Growing up in that neighborhood, that sounds so rich now when I speak of it, I felt stifled.  Not much classical music on the radio (yet WQXR was there, AM in those days, and the great WNYC, the city station, that gave us concerts and recitals and operas every week), no books anywhere in sight.  So on foot my pilgrimage had to find books:  I’ll tell about how, if I walked a mile northeast, I’d come into Queens and find a branch of the Queensboro Public Library, a storefront that I exploited for years.  Or mile or two northwest, I’d come to the handsome Arlington Branch of the Brooklyn Public Library, on the highland, on the foreslope of the terminal moraine that is the spine of Brooklyn – such wonders it had for me.  But nothing like the Sterling Branch on Eastern Parkway – but that was on the way west.

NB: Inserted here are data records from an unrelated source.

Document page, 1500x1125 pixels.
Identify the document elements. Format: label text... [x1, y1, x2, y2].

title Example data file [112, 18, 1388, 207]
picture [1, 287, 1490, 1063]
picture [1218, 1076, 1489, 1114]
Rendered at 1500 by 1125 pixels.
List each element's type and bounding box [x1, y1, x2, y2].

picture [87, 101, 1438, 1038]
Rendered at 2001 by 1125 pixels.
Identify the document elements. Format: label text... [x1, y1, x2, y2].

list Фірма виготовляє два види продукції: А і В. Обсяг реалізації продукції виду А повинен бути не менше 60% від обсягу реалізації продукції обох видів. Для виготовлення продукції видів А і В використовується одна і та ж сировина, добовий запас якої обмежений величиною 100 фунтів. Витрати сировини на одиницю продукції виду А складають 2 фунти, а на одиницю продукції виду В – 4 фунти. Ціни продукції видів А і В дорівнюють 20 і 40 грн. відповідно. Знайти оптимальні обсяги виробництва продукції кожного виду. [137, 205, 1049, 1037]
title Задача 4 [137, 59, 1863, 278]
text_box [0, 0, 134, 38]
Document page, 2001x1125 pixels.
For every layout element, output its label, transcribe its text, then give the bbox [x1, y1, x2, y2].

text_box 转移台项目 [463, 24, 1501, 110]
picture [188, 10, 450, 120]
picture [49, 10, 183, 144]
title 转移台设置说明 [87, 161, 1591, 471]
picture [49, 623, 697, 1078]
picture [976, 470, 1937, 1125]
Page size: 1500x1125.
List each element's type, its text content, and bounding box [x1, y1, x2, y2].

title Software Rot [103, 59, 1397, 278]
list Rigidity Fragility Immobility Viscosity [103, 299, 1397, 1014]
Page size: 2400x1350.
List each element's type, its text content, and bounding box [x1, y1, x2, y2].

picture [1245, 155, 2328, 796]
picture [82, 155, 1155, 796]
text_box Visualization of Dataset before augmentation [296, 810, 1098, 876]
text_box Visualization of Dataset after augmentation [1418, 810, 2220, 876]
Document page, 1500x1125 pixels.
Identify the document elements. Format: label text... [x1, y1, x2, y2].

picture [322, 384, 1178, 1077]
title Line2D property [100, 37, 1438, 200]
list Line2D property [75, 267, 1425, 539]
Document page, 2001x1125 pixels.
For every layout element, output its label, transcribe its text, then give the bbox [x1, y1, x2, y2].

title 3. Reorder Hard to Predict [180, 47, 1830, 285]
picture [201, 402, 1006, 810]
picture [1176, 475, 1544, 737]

Soon enough I learned to escape from Brooklyn by subway into town, to find the glories of Times Square, Midtown, and finally the Village (New Yorkers never said Greenwich Village, but that’s what they mean).  I escaped the stifling smallness of the neighborhood I now remember with such tenderness, the open fields that I never learned to appreciate till I had lost them.  I hurried to the world of Representation, and apart from all the movie theaters, my chosen refuge was the Museum of Modern Art.  My mother gave me a membership every year, so I could sit in the members lounge and listen to what the real people were thinking about.  And I could study the delights on the walls that flattered my immaturity:  Guernica, Rouault’s Old King, Tchelitchew’s Hide and Seek, and the great Baron Ensor, master of the masks, whose Entry of Christ into Brussels overwhelmed me.   I’d sit all afternoon sometimes on the terrace of the members lounge summer and winter, taking the air cure like Castorp in Davos, reading.  Or sit inside and watch the artists eat the creamed tuna with strips of pimento, sip small glasses of red wine.  Watch old Abraham Walkowitz surrounded by disciples.  Study Max Ernst himself, standing lean beside me in the elevator.

But it was not fair just to flee Brooklyn.  I had to learn the city in which I was born – chose to be born, Buddhists would say.  I had to accept the center I was given, and move from where I was.  A pilgrimage is centered on the pilgrim, not on the shrine.  The pilgrim is the wandering star who follows the rays of its own light to find what there is.